Mapping drugs and medicine websites into VAD space
|has title::Mapping drugs and medicine websites into VAD space|
|Master:||project within::Technical Artificial Intelligence|
|Student name:||student name::Alberto Caroli|
|Second supervisor:||Bas Weitjens|
Within the EU TAFEIC project (Tools Against Financial and Economic Internet Crime), Parabots and Sentient are collecting large sets of websites relating to sales of drugs over the web. The goal of this thesis is to find and develop a way to cluster these sites and give a tool to fiscal inspectors to visualize this data in clear way that helps them to identify malicious and/or fraud websites. In order to do that, 3D representation will be used as a solution to show groups of similar websites, so that the final representation will be sphere shaped. Instead of applying a traditional dimensionality reduction algorithm, the three dimensions will be taken and adapted from psychology theory, starting from the Wundt’s three-dimensional theory of emotions . Based on the studies made by Osgood et at.  the dimensions that will be used use are valence, arousal and dominance. Valence define the extent to which a website is trying to sell illegal drugs, rather than selling legal ones or treating the subject in other allowed ways. Arousal measures how often a certain website has been updated. Dominance is a measure of the popularity of the website based on Alexa rank, google Pagerank.

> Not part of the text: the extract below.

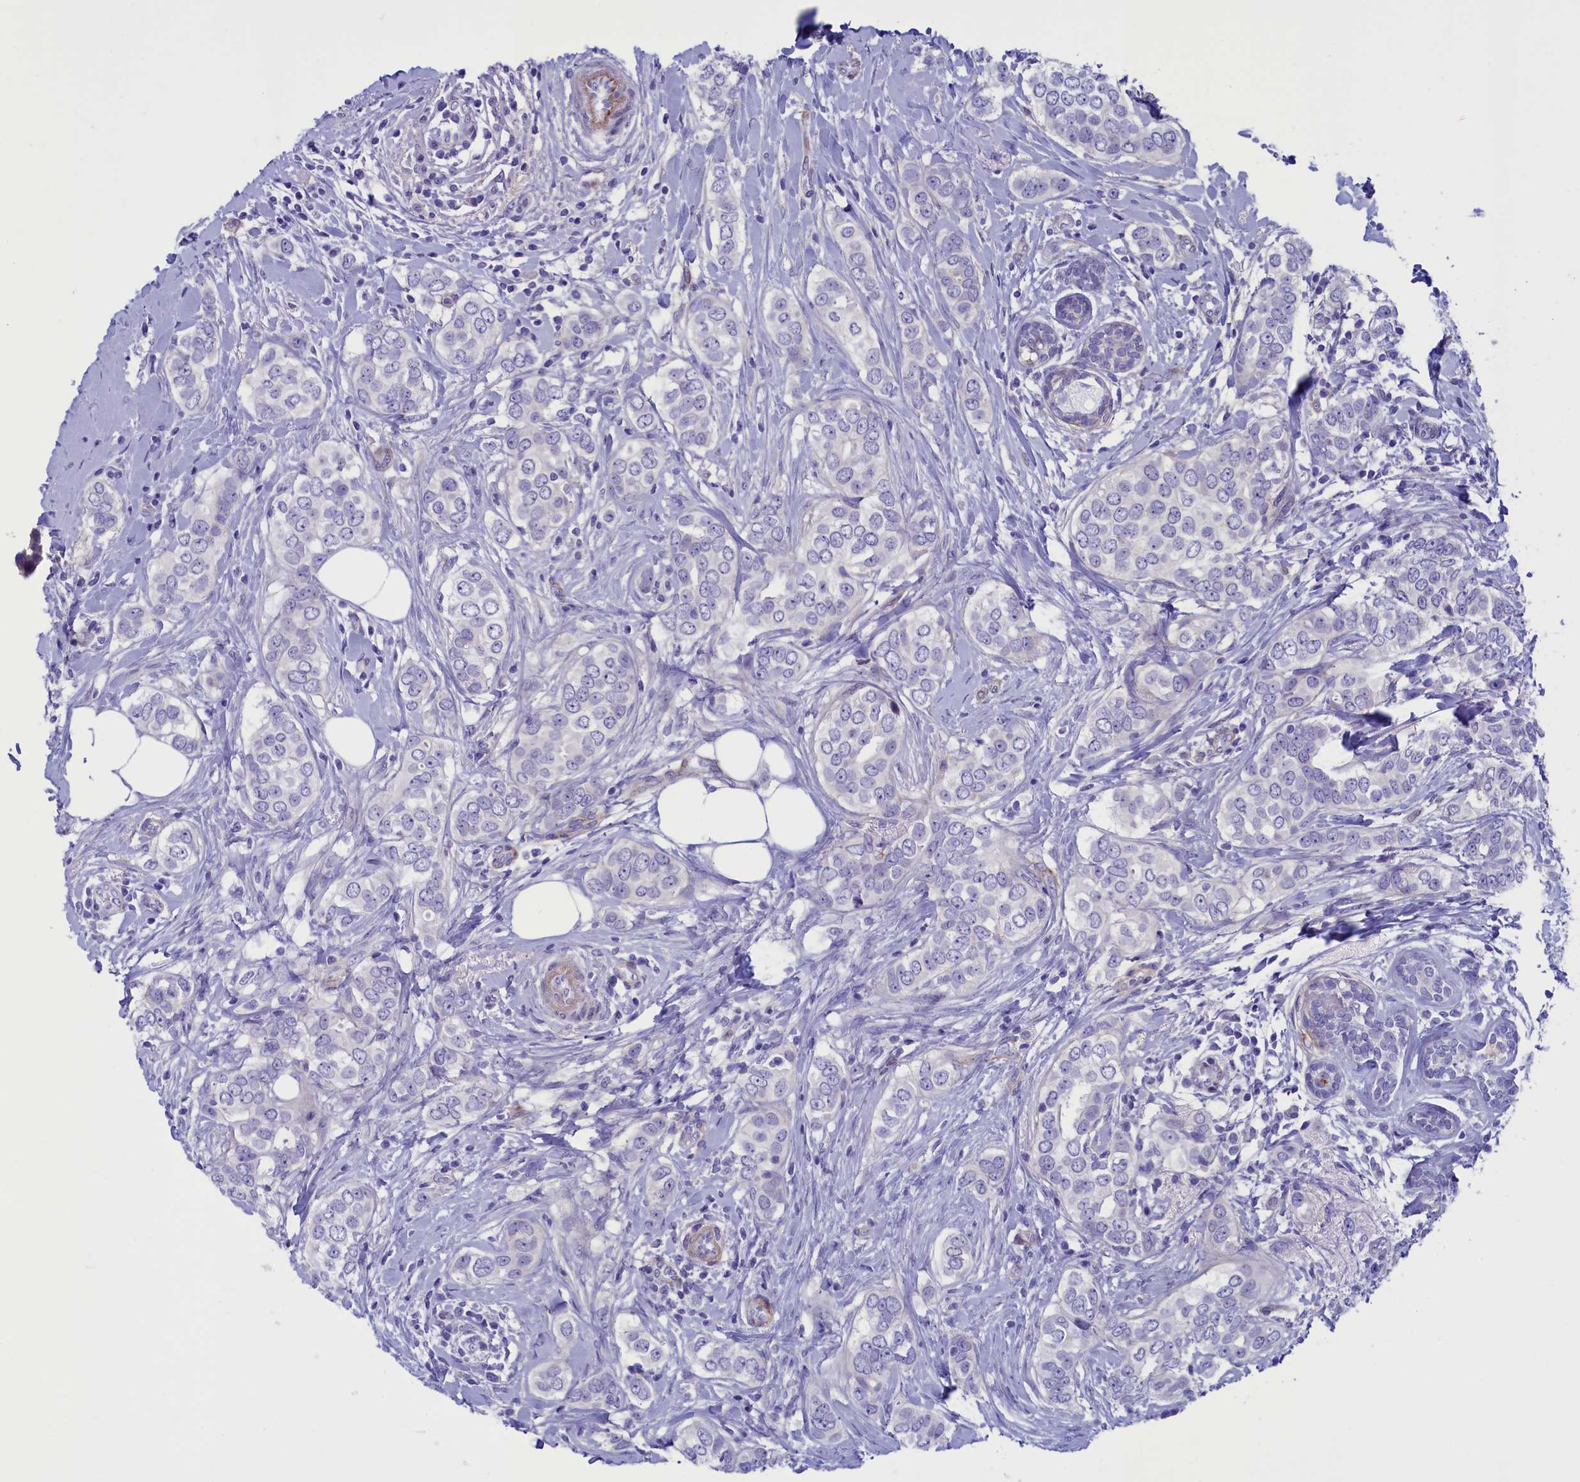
{"staining": {"intensity": "negative", "quantity": "none", "location": "none"}, "tissue": "breast cancer", "cell_type": "Tumor cells", "image_type": "cancer", "snomed": [{"axis": "morphology", "description": "Lobular carcinoma"}, {"axis": "topography", "description": "Breast"}], "caption": "IHC image of neoplastic tissue: breast cancer stained with DAB shows no significant protein expression in tumor cells.", "gene": "LOXL1", "patient": {"sex": "female", "age": 51}}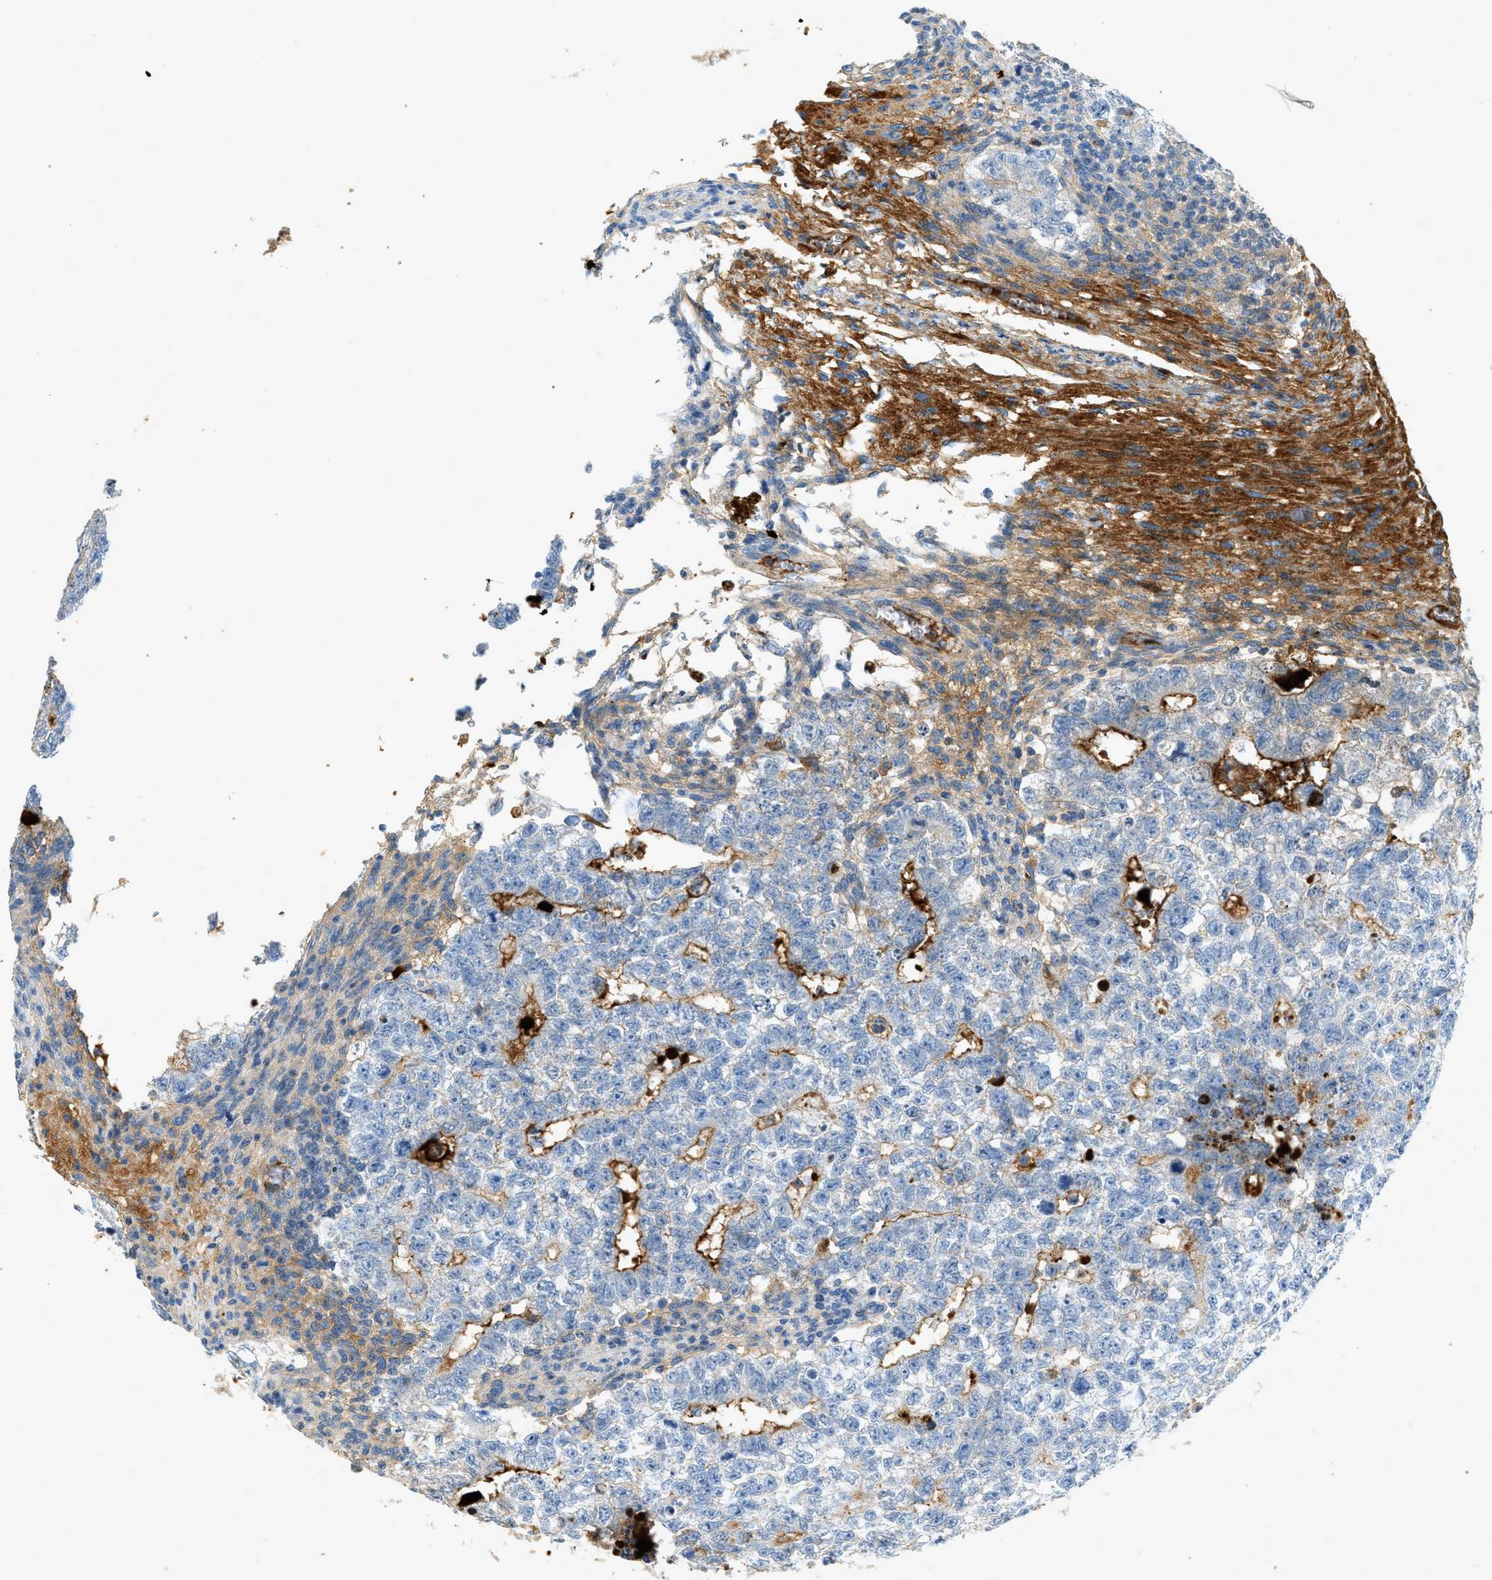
{"staining": {"intensity": "negative", "quantity": "none", "location": "none"}, "tissue": "testis cancer", "cell_type": "Tumor cells", "image_type": "cancer", "snomed": [{"axis": "morphology", "description": "Seminoma, NOS"}, {"axis": "morphology", "description": "Carcinoma, Embryonal, NOS"}, {"axis": "topography", "description": "Testis"}], "caption": "Immunohistochemical staining of human testis cancer exhibits no significant staining in tumor cells. (DAB immunohistochemistry (IHC) with hematoxylin counter stain).", "gene": "F2", "patient": {"sex": "male", "age": 38}}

The purpose of this study is to see whether a mapping from a different (namely psychological) field can be mapped in a coherent way to a different context, which is in our case Drugs & medicine websites, and return clusters useful for the final users of the tool (fiscal inspectors). The second purpose is to see how a three dimensional, rather than the usual two dimensional, representation can help users to understand and make use of the outcome of a clustering task.
 Reisenzein, R. (1992). A structuralist reconstruction of Wundt's three-dimensional theory of emotion.
 Osgood, C. E., Suci, G. J., & Tannenbaum, P. H. (1957). The measurement of meaning. Urbana, IL: University of Illinois Press.